## TASKS AND EXERCISES
[1] Answer these questions using the Colstrip passage, one answer per line and lettered to match.
(a) What kind of permit did substitute teaching lead to for teaching in Montana?
(b) By when is the total shutdown of the power plant planned?
(c) Where did Yates and Mindy Kohn learn about the Youth Entrepreneurs program?
[2] Write the next few paragraphs of the Colstrip passage, picking up after its last sentence.

She came to Colstrip because her husband works at that local power plant. Needing a job, she began substitute teaching. That led to her acquiring a Class 5 Emergency Permit to teach in Montana. Now that she’s hooked on the profession, she is working to earn her teaching certification and a master’s degree.
Change is the name of the game. Speaking of the local power plant, it’s one of the reasons Yates is so passionate about fast-tracking the entrepreneurial mindset that her town needs right now.
Colstrip has depended upon the local power plant as its economic driver for generations. With a planned total shutdown by the summer of 2022, the phased exit of the coal-fired Colstrip Electric Generating Station is going to leave a gaping hole in the local economy. One that, with the right young minds, can and will be filled with new ideas and innovations.
Like many other small towns across the nation, this community needs some young business-minded folks unafraid to take their entrepreneurial ideas to market and start building a profitable future.
So when Yates and her fellow teacher, Mindy Kohn, happened upon a booth at a Career and Technical Education Conference and learned about the Youth Entrepreneurs program, they envisioned an immediate payoff.
“I would be crazy not to try this,” Yates says.
Kohn concurred, and together the pair is gradually getting every other teacher at Colstrip High on board.

## EXCERPTED DATA

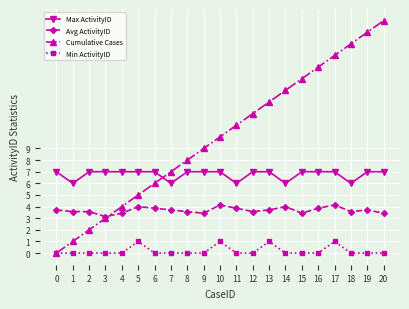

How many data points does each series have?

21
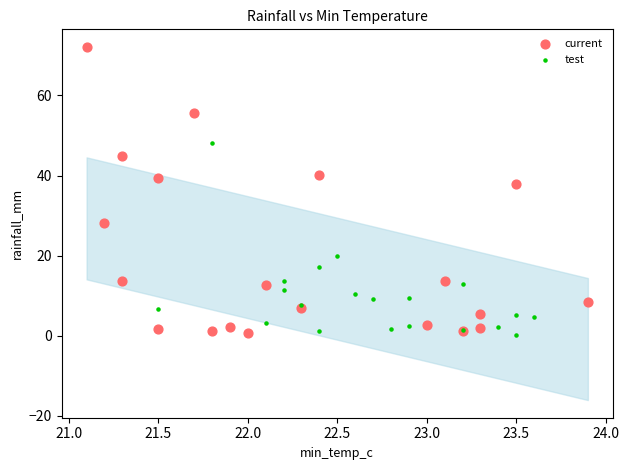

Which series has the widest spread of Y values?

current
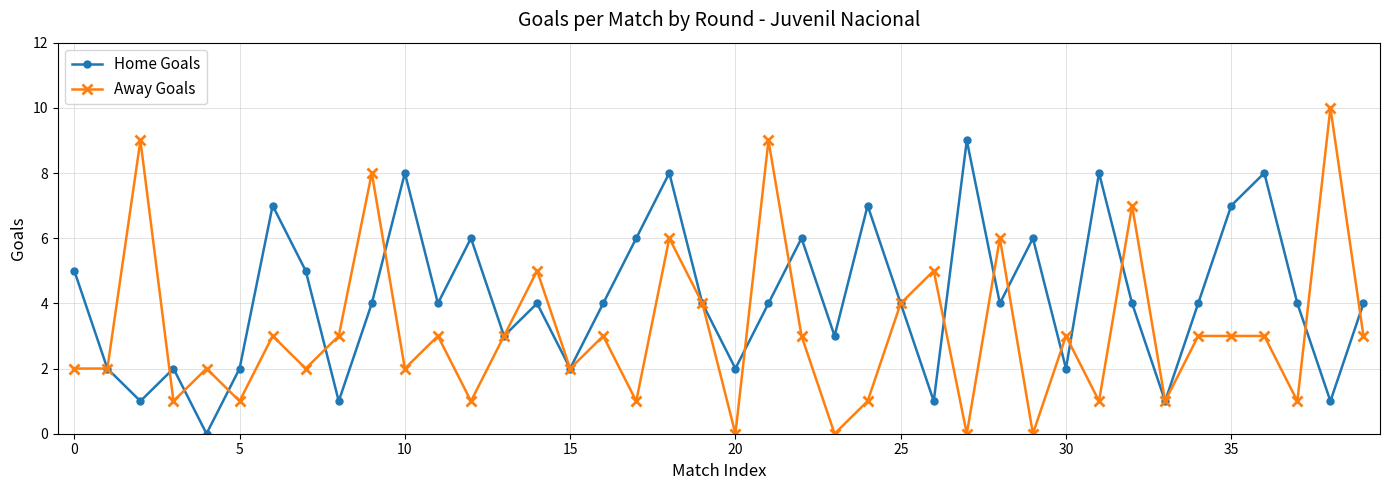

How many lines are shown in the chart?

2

## ANSWERS IN ORDER
[1]
(a) A Class 5 Emergency Permit.
(b) The summer of 2022.
(c) At a booth at a Career and Technical Education Conference.

[2]
Entrepreneurship for Everyone
If Colstrip is to reimagine itself, it’ll take a lot more than AP courses and good test scores. It’ll take a people who see a major challenge as an opportunity; an opportunity to build something newer, better, bigger than before. That’s why Kohn has adapted the entrepreneurship program into courses that might seem like a strange fit.
“I don’t think anyone could rationally argue why it wouldn’t make sense to learn about entrepreneurship in almost any class, truly,” Kohn says.
She herself runs a culinary side hustle, for instance.
One of Kohn’s students had the idea about bringing a non-profit dialysis center to the Indian reservation where she lives. She had seen her grandparents travel to Billings for care so often that she felt there was an unfulfilled need.
Yates and Kohn recently guided the student in molding her ideas into a contest submission. The Montana Chamber of Commerce’s 2021 High School Business Plan and Pitch Competition will award cash prizes and scholarships to high school students with new ideas and existing small businesses.
“It does impact the community, it just depends what the student is passionate about,” Kohn says.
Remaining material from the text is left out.